====== MATERIAL SHOWN ======
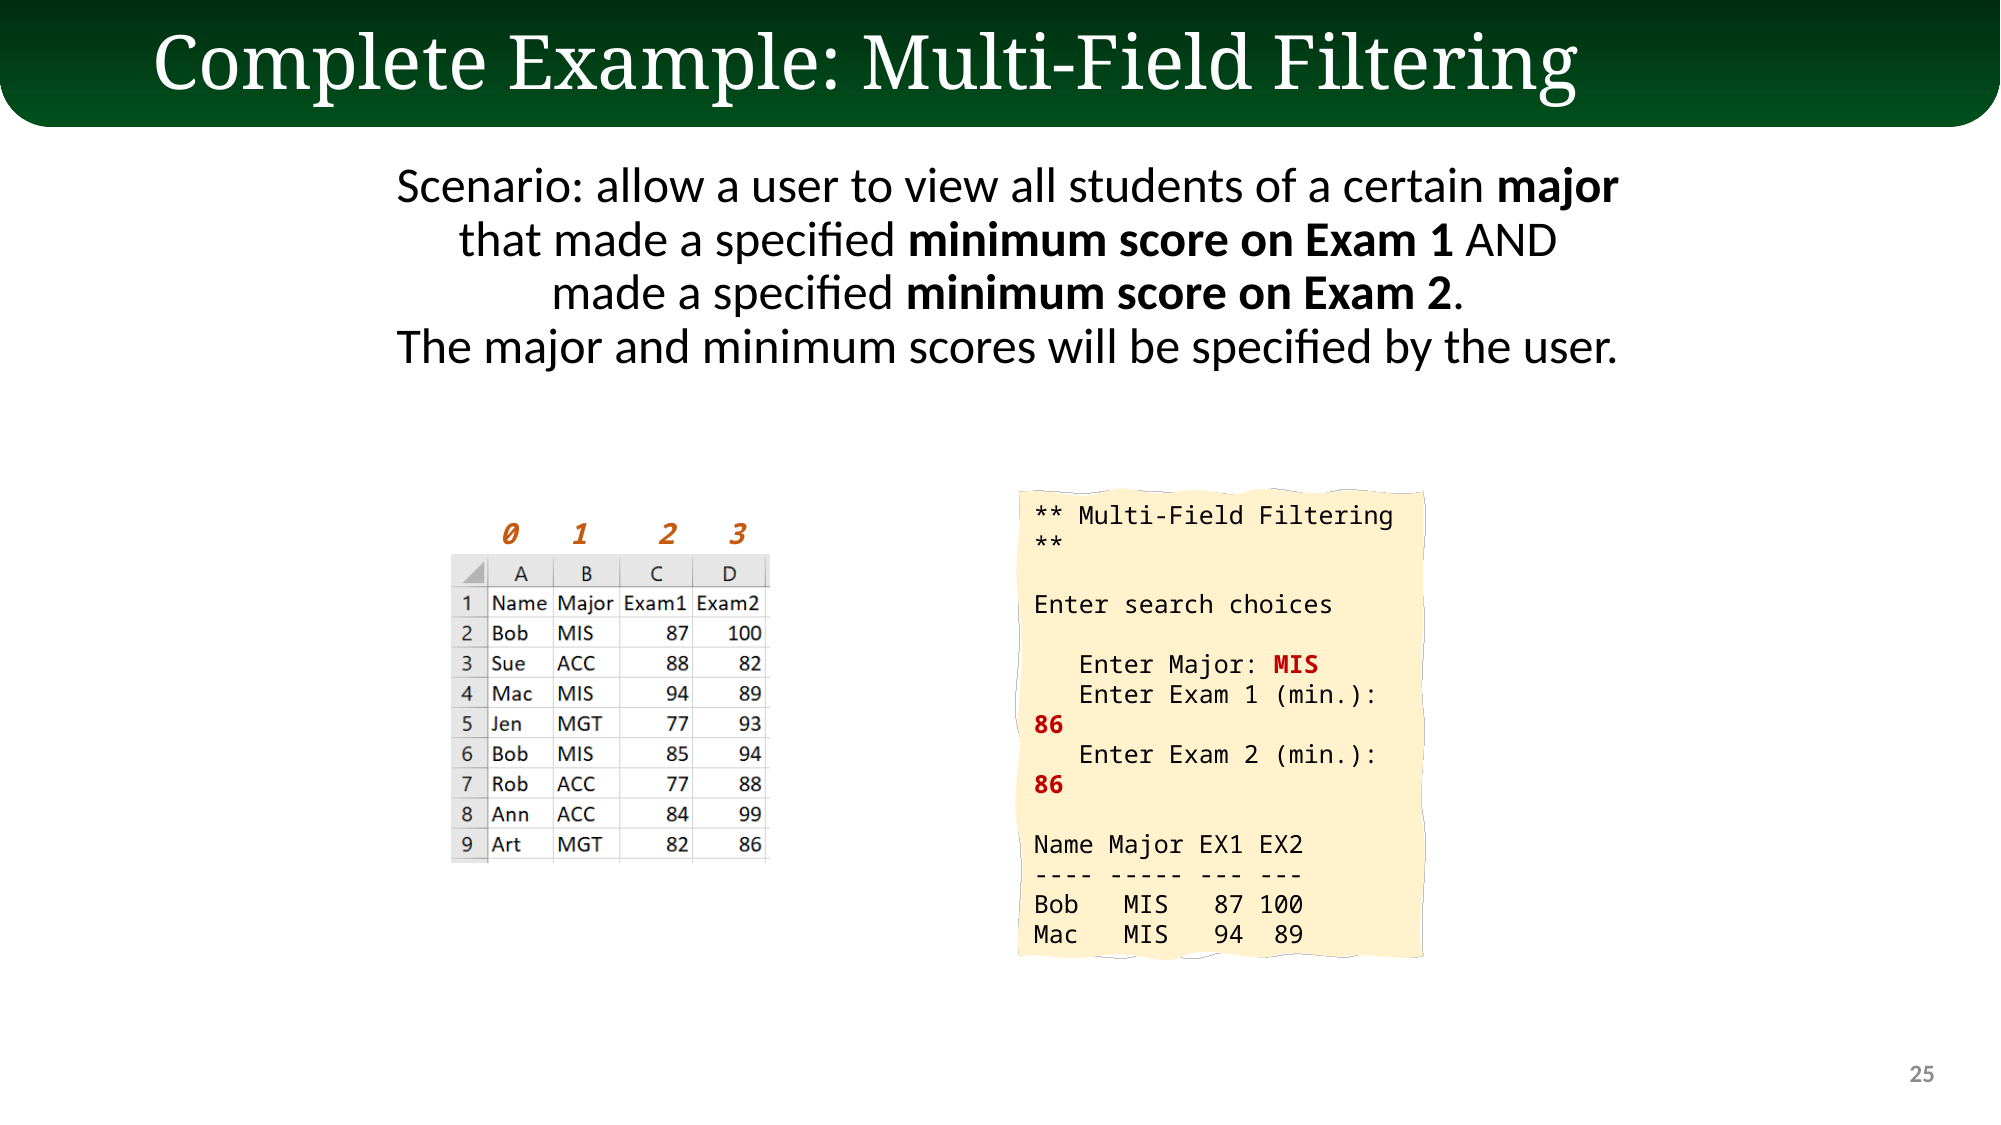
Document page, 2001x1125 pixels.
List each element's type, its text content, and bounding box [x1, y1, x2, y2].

text_box ** Multi-Field Filtering ** Enter search choices Enter Major: MIS Enter Exam 1 (min.): 86 Enter Exam 2 (min.): 86 Name Major EX1 EX2 ---- ----- --- --- Bob MIS 87 100 Mac MIS 94 89 [1015, 488, 1426, 960]
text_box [451, 507, 770, 863]
list Scenario: allow a user to view all students of a certain major that made a specified minimum score on Exam 1 AND made a specified minimum score on Exam 2. The major and minimum scores will be specified by the user. [137, 151, 1890, 1002]
slide_number 25 [1500, 1042, 1951, 1103]
title Complete Example: Multi-Field Filtering [137, 19, 1863, 111]
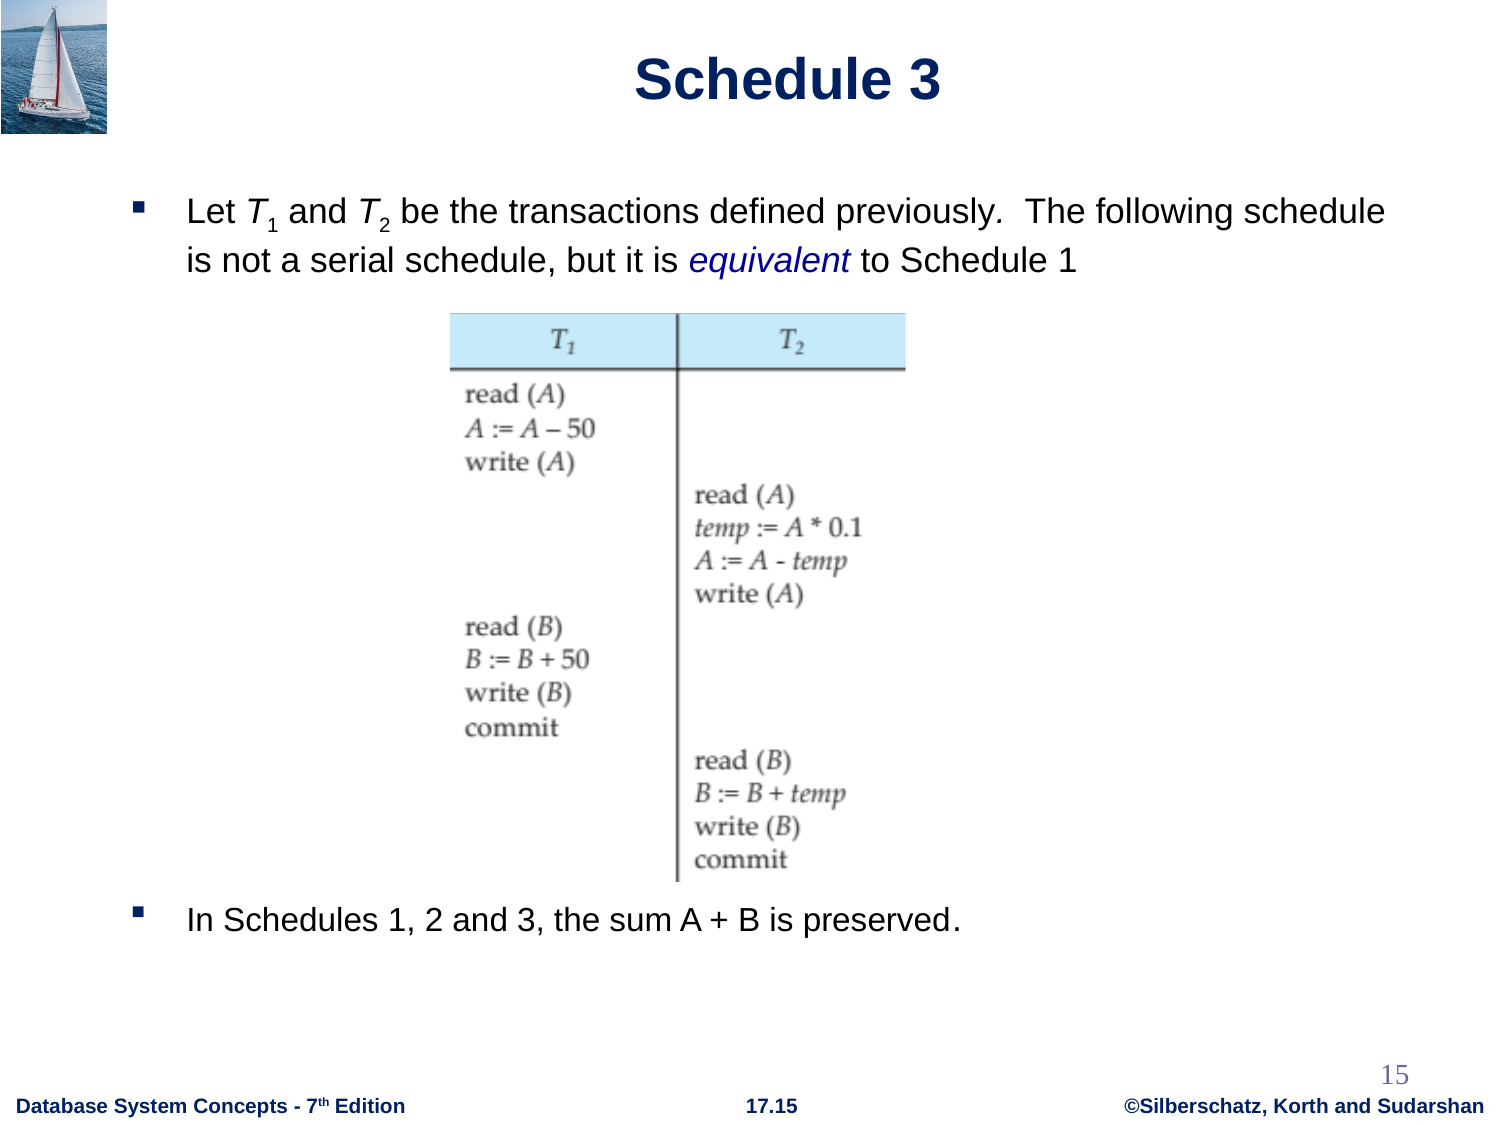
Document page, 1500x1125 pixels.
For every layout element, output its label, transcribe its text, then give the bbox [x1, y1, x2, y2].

picture [449, 312, 906, 883]
picture [1, 0, 107, 134]
title Schedule 3 [125, 18, 1452, 120]
slide_number 15 [1111, 1047, 1425, 1124]
list Let T1 and T2 be the transactions defined previously. The following schedule is not a serial schedule, but it is equivalent to Schedule 1 In Schedules 1, 2 and 3, the sum A + B is preserved. [115, 180, 1403, 1062]
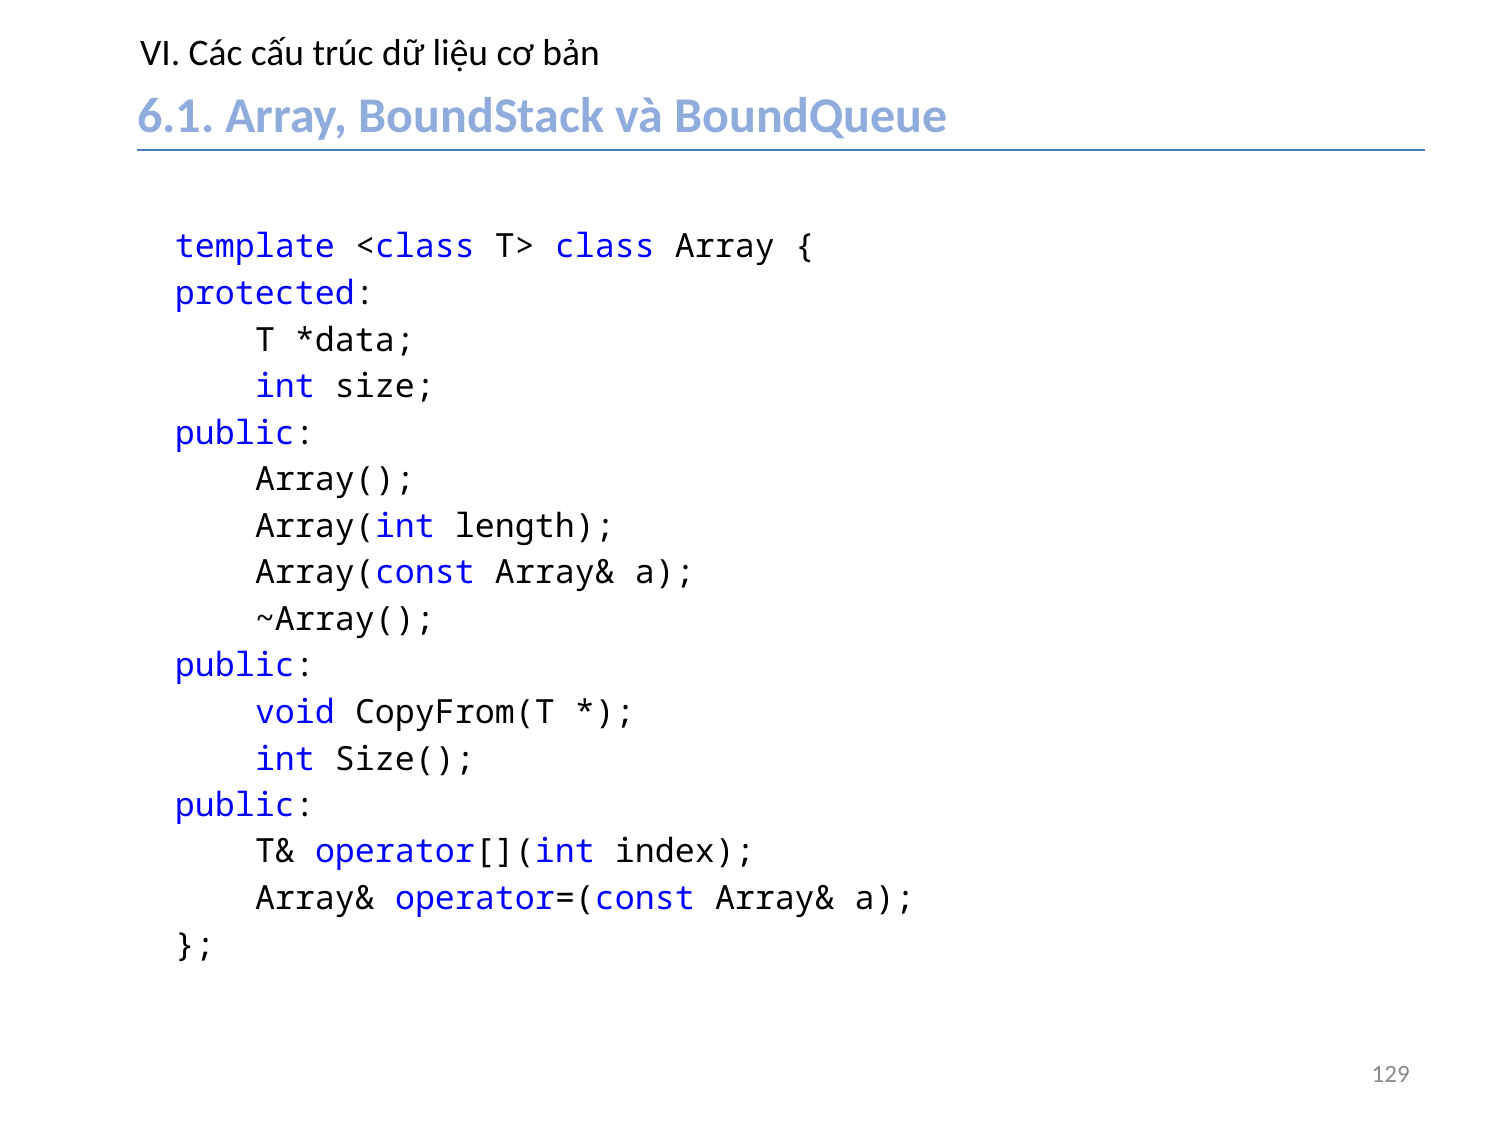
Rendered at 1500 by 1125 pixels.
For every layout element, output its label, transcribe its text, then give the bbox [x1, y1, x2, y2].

list template <class T> class Array { protected: T *data; int size; public: Array(); Array(int length); Array(const Array& a); ~Array(); public: void CopyFrom(T *); int Size(); public: T& operator[](int index); Array& operator=(const Array& a); }; [137, 174, 1425, 1013]
slide_number 129 [1074, 1042, 1425, 1103]
title VI. Các cấu trúc dữ liệu cơ bản [125, 24, 1425, 75]
list 6.1. Array, BoundStack và BoundQueue [99, 75, 1425, 150]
======
- TASK ITEM:
Say again, word for word, every line from the one with "Document page, 1500x1125 pixels." through the last line of the data above, minus the pictures.

- TASK OUTPUT:
Document page, 1500x1125 pixels.
For every layout element, output its label, transcribe its text, then give the bbox [x1, y1, x2, y2].

picture [449, 312, 906, 883]
picture [1, 0, 107, 134]
title Schedule 3 [125, 18, 1452, 120]
slide_number 15 [1111, 1047, 1425, 1124]
list Let T1 and T2 be the transactions defined previously. The following schedule is not a serial schedule, but it is equivalent to Schedule 1 In Schedules 1, 2 and 3, the sum A + B is preserved. [115, 180, 1403, 1062]
Rendered at 1500 by 1125 pixels.
For every layout element, output its label, transcribe its text, then give the bbox [x1, y1, x2, y2].

list template <class T> class Array { protected: T *data; int size; public: Array(); Array(int length); Array(const Array& a); ~Array(); public: void CopyFrom(T *); int Size(); public: T& operator[](int index); Array& operator=(const Array& a); }; [137, 174, 1425, 1013]
slide_number 129 [1074, 1042, 1425, 1103]
title VI. Các cấu trúc dữ liệu cơ bản [125, 24, 1425, 75]
list 6.1. Array, BoundStack và BoundQueue [99, 75, 1425, 150]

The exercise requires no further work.